If the Dual is cheaper, get it. If you can get a 2203 reissue or quality vintage with good repair info for similar money do it. then sell for profit and buy mesa if you change your mind. Good ones are hard to find. Marshall are overpriced in US, I believe.

Marshall
Pro's
Great LEADS!
GREAT CLEANS!
REVERB!
Uses proper valves (EL34's) not nasty 6L6's which SUCK!

Finally, and the best:
2 button switch BUT all channel switching is done from YOUR guitars VOLUME KNOB!!!
(I hope you know what I mean, turn down gives clean, turn up metal!)

Proper old skool amp, which in good condition with good valves is unbeatable.

Cons

considered rare and can be expensive
old ones are often repaired or modded by unknown "techs"
can be unreliable if abused and parts in US may be hard to find

MESA Dual Rec
nice amp

Cons
everyone has one now a days
comes stock with 6l6's
encourages rack and external FX use = more GAS and more money for reverb etc.
if you clean the diamond plate with anything other than a microfibre cloth, you can ruin it
quite heavy, maybe less weight than JCM 800
small chasis looks weak on a cabinet unlike full size JCM800! 
You'll have to buy a real cabinet (mesa recto cab) to get the real sound...

With the Marshall cab it WILL NOT SOUND CORRECT, IT WILL SOUND SHIT.

To be totally honest, I rarely use my Dual now. My pod get's a lot of use for recording and what not. When I play out, it's usually more convenient to borrow an amp than drag my mesa and 4x12 around. I took it to a gig with a Marshall cab at the venue, sounded fine for leads and medium gain, but when you go high gain, loud and powerful, it will not be as good as the mesa cabinet.

Make sure you Don't need a combo or smaller setup, as the practicality far outweighs "TONE" in my experience. I mainly use recording gear, monitor speakers and line 6 tones (then reamp later) for most of my playing. Better monitors would suit me over the dual, as recording quality is more important than an amp I could rent or borrow.

Recto with EL34's ROCK!!! Harma CRYO VALVES FTW!!!

Sorry to be confusing! I hope that helps!


----------



## Guitarmiester (May 12, 2011)

I'd go for the Recto. Like others have mentioned, it's much more versatile than the Marshall. I used a Triple Recto for the past 4-5 years and was very happy with it. Sadly, I sold it a couple months ago because I'm not playing anywhere as much as I used to and don't have time for a band like I used to. 

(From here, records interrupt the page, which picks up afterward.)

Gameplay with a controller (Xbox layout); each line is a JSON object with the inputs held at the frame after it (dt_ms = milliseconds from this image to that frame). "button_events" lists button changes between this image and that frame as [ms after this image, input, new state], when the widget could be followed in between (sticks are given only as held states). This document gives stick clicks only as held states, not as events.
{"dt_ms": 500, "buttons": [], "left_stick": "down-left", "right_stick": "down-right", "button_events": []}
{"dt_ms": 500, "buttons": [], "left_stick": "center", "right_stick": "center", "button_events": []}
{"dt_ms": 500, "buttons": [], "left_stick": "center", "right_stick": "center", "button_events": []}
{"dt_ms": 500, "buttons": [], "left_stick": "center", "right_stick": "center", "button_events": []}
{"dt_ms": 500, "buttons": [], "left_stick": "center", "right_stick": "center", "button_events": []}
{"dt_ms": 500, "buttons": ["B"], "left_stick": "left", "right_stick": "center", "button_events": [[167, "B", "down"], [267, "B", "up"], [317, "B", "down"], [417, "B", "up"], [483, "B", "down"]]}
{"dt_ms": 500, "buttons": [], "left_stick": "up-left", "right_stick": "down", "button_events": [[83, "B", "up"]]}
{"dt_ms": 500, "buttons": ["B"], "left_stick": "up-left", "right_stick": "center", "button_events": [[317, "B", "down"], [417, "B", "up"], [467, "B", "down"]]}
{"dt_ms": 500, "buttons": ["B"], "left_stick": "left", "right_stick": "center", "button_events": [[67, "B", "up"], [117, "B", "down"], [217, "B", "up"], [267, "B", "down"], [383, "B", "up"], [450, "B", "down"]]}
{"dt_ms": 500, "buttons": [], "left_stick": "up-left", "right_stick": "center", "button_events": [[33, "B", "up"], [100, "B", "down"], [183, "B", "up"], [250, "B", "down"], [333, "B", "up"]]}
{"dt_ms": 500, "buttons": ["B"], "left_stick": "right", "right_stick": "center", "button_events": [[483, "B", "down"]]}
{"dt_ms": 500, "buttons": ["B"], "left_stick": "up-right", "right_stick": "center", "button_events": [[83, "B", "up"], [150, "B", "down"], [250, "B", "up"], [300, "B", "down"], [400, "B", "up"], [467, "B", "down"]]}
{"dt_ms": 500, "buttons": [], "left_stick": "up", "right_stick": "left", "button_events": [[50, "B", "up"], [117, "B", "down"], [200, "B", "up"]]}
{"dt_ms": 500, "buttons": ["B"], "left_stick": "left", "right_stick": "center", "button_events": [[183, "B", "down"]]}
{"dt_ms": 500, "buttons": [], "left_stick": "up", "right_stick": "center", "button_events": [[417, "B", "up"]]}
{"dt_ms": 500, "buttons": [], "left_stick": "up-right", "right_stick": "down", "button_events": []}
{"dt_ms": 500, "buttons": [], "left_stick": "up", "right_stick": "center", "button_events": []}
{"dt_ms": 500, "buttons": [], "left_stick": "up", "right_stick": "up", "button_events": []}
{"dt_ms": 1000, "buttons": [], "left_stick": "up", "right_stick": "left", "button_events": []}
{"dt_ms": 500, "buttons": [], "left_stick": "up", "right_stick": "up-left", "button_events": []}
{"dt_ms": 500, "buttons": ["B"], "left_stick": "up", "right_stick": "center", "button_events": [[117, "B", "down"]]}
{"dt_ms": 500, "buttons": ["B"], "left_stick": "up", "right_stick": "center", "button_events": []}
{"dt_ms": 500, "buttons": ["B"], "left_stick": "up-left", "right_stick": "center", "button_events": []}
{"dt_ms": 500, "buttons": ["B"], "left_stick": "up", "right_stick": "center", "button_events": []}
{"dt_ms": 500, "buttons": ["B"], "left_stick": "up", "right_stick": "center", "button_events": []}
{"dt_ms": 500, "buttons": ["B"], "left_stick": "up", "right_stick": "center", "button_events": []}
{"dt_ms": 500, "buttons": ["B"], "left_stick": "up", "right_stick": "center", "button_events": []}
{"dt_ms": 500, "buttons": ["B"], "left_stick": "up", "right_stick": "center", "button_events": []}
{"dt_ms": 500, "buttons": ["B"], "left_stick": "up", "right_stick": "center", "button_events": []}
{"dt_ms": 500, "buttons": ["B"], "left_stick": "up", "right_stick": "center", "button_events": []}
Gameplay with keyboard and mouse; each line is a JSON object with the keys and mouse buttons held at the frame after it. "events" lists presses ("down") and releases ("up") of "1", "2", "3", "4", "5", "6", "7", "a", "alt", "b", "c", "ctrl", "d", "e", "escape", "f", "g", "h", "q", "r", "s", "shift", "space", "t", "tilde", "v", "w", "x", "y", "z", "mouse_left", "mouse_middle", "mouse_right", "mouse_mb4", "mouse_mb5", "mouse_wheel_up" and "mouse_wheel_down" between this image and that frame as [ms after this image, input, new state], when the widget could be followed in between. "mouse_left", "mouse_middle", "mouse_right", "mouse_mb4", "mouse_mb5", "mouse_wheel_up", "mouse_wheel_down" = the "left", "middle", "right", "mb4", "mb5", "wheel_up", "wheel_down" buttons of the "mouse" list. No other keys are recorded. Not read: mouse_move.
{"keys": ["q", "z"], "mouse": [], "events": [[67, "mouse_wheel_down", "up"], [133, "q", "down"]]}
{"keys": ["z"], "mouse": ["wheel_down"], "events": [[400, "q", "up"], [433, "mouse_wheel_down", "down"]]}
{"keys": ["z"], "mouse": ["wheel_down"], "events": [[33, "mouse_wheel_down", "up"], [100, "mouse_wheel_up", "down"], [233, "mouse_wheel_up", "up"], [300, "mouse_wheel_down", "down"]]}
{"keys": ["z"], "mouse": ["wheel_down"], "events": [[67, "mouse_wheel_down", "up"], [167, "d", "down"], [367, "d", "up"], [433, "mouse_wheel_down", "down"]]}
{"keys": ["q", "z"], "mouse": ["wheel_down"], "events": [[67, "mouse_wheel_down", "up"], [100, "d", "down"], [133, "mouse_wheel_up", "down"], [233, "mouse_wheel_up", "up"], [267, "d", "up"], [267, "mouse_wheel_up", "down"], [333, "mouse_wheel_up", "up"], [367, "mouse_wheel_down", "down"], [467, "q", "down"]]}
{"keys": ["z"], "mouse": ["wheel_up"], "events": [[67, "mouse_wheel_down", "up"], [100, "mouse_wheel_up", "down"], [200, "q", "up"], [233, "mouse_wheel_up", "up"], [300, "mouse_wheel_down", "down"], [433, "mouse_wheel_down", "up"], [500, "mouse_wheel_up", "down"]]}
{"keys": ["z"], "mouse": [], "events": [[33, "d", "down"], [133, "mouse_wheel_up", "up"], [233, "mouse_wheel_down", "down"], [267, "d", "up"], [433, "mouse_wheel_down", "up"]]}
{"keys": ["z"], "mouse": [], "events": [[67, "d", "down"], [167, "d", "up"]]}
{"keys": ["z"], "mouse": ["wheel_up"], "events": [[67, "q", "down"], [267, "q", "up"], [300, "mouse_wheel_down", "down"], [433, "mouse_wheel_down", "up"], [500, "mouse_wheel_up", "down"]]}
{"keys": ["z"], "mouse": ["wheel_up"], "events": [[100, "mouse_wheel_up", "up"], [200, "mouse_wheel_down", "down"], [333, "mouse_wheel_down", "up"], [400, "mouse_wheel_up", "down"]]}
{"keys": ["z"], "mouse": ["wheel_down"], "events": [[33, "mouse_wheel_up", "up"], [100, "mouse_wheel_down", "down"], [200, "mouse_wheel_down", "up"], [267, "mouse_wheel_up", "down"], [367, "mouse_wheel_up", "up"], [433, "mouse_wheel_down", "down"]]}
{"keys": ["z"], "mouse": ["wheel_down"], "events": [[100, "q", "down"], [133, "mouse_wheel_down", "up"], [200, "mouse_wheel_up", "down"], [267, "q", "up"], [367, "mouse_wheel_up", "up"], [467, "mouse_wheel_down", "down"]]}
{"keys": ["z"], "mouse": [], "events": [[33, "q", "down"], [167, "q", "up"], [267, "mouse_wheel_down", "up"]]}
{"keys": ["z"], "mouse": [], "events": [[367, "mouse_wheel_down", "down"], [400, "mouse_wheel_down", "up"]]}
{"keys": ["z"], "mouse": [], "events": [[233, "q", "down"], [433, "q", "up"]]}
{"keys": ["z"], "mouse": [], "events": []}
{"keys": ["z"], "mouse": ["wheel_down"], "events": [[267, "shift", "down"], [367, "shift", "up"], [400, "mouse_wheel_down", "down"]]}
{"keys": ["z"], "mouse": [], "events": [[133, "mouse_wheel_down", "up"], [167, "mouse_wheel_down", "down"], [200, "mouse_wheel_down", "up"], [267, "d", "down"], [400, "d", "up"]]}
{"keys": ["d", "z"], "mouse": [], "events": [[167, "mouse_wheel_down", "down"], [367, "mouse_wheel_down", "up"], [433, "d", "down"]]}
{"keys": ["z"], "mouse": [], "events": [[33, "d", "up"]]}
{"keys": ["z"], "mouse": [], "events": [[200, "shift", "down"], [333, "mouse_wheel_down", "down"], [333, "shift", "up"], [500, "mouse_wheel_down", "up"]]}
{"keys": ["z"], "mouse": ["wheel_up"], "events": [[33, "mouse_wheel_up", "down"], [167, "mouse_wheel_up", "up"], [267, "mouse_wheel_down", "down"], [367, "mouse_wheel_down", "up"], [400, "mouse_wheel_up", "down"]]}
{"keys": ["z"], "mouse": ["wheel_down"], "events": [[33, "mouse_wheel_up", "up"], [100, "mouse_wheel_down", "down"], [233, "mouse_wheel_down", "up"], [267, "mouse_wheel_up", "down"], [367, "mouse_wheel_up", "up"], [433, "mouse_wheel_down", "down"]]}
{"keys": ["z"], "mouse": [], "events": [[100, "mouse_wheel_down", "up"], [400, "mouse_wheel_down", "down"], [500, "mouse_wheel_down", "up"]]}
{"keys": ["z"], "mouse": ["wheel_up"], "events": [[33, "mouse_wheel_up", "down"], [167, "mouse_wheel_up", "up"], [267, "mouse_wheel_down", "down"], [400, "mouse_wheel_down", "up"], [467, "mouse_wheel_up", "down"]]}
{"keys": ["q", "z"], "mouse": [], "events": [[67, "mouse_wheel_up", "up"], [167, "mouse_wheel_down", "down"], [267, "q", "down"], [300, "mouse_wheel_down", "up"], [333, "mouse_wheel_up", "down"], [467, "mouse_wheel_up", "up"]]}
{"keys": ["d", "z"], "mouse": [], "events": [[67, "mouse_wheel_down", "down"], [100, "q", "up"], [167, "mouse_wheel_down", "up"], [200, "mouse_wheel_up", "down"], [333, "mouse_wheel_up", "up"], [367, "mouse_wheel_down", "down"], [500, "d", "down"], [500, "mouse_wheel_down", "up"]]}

You may want to consider selling your cab, but wait until you can put in some time with whichever amp you decide on. It's not a bad cab, it just doesn't suit the voicing of a Recto. I tried to like the Recto/Marshall 1960A combo, but it just wasn't cutting it. It's those G12-75's. You may be perfectly fine with it though, it's all subjective anyway.


----------



## nostealbucket (May 12, 2011)

Mesa = Awesome.

Jcm 800 + a few pedals = Something sorta like Mesa but...

Just go for the Mesa.


----------



## Dead Undead (May 12, 2011)

Personally I'd go with a JCM 800 2203, but the Mesa is just as good, just for different reasons.
For grunge/doom metal, I'd look at Laney. The old Pro-Tube heads are perfect for stoner/doom.
If it's good enough for Iommi...


----------



## Guitarmiester (May 12, 2011)

Or, you could get the best of both worlds and hunt down a Mesa Stiletto Deuce. It is a little on the bright side for doom/sludge though.


----------



## Ryan-ZenGtr- (May 12, 2011)

On a JCM 800, you control the tone with the volume control and pickups on the guitar. The best way.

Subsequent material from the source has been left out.